Top-ranked hotel brands in J.D. Power survey, by segment:

• Luxury: Four Seasons Hotels and Resorts
• Upscale: Embassy Suites Hotels (third consecutive year)
• Mid-Scale Full Service: Hilton Garden Inn
• Mid-Scale Limited Service: Drury Inn & Suites (fourth consecutive year)
• Economy/Budget: Microtel Inns & Suites (eighth consecutive year)
• Extended Stay: Staybridge Suites

At a time when falling rates and demand have been forcing hotels to cut staff and other operating costs, the annual J.D. Power and Associates survey reveals that four of the six industry categories have nonetheless managed to improve guest satisfaction this year.

But J.D. Power officials were quick to note that improved scores did not necessarily reflect better service and facilities. They might also be attributable to lower expectations or a higher forgiveness factor on the part of guests who know they are getting a great deal.

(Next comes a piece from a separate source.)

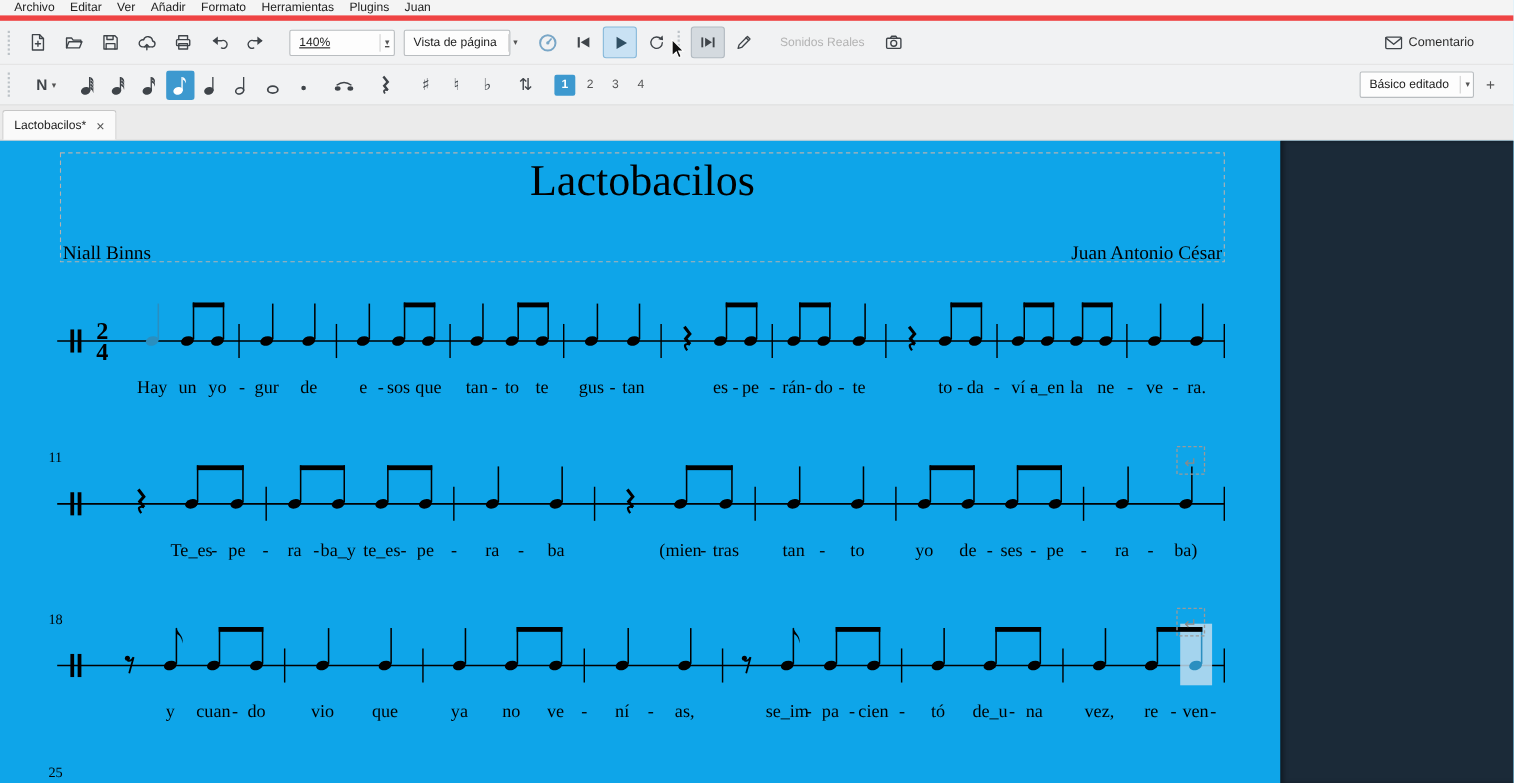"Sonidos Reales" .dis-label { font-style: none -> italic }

In addition, the recession has enabled hotels to more easily manage room reservations and correct booking mistakes because occupancy is down, said Michael Drago, director of the global hospitality and travel practice at J.D. Power.

"I don't want to diminish what hotels are doing," Drago said. "It's a cumulative effect."

For example, he said, "One of the biggest drivers of the guest experience is cost and fees. So even though people don't love the fees for things like high-speed Internet, if I have been watching that the [room rates at the] Hilton Hotel in Disneyland drop from $169 to $109 ... [that] increases the perceived value of what you get when you realize you are coming in at a bargain price."

Lower demand also makes it easier for hotels to satisfy their existing customers even if they have had to cut back on staff or on other costs, Drago said.

"One of the more common problems in hotels, for example, tends to be in reservations," he said. "When you're not at capacity it's a lot easier to manage and correct. I perceive it as a better value, and there's a bigger margin for error.

"If you wanted a nonsmoking room and they have 60 available, it's a lot easier now than a few years ago when it was, 'Sorry, we only have a room with a single bed. It's a smoking room, and it's in the parking lot.'?"

'Subtle touches'

Hotels in four of the six categories -- upscale, midscale full service, midscale limited service and economy/budget -- improved their levels of guest satisfaction in 2009 compared with last year, the survey showed.

Guest satisfaction with luxury hotels, which have seen the largest drop in rates and demand in the downturn, has remained stable year over year, while satisfaction with extended-stay properties has deceased slightly.

Four Seasons led the luxury segment, followed closely by Ritz-Carlton. Drago said those two brands continued to improve their guest satisfaction scores while the gap between them and their competition widened.

Four Seasons credits its top scores to the way its employees relate to the guests.

"It's about people," said Jim FitzGibbon, president of worldwide hotel operations for Four Seasons Hotels and Resorts.

"It's about building the confidence of the employees so the employee relates to the customer on a personal basis," he said. "It is really about the people in the building who genuinely care about providing high levels of service in a very practical way; not things that are over the top, but things that you actually use all the time and make your life more pleasant and make it easier to travel."

For example, Four Seasons said, it focuses on the subtle touches, like sewing on a loose button or providing workout clothes in the fitness center.

Two Hilton brands led their segments: Embassy Suites and Hilton Garden Inn.

Jim Holthouser, senior vice president of brand management for Embassy Suites, said brandwide physical upgrades and a strong focus on service standards helped his brand lead the upscale pack. And even in a downturn, he noted, "it doesn't cost you anything to be friendly and hospitable."

Consistency is key

The key for the top-scoring brands, Drago said, is consistency.

"They differentiate themselves by meeting customer expectations consistently, whether it's a guest's first stay with the brand or their 50th," he said.

Among the other large chains, Drago said, every InterContinental Hotels Group property, which include brands like Holiday Inn, Crowne Plaza and Indigo, improved their rankings.

"Marriott wasn't highest-ranked in any single area but consistently was in the top handful," Drago said. "They are always there in that top tier."

Among Starwood brands, Drago said the W and Westin brands have regressed, while Sheraton did a little better than last year, ranking 11th in the upscale category.

In the economy sector, Wyndham's Microtel Inns & Suites ranked highest for an unprecedented eighth consecutive year.

Despite Drago's suggestion that guests might be more forgiving when they know they're getting a great deal on a hotel, survey results also suggested that guest expectations are higher than ever on hotel amenities.

Overall satisfaction with room quality deteriorated, as guests expect more of the amenities that many brands have added as part of the industry's pre-recession building boom and brand upgrade programs.

For the first time since the study began in 1997, bedding and pillow choices and free parking ranked among the top five "must-have" amenities for hotel guests.

Other most-desired amenities include complimentary breakfast, wireless Internet access and pillow-top mattresses.

Within the luxury segment, a high percentage of guests expressed the desire for in-room, high-definition, flat-panel TVs.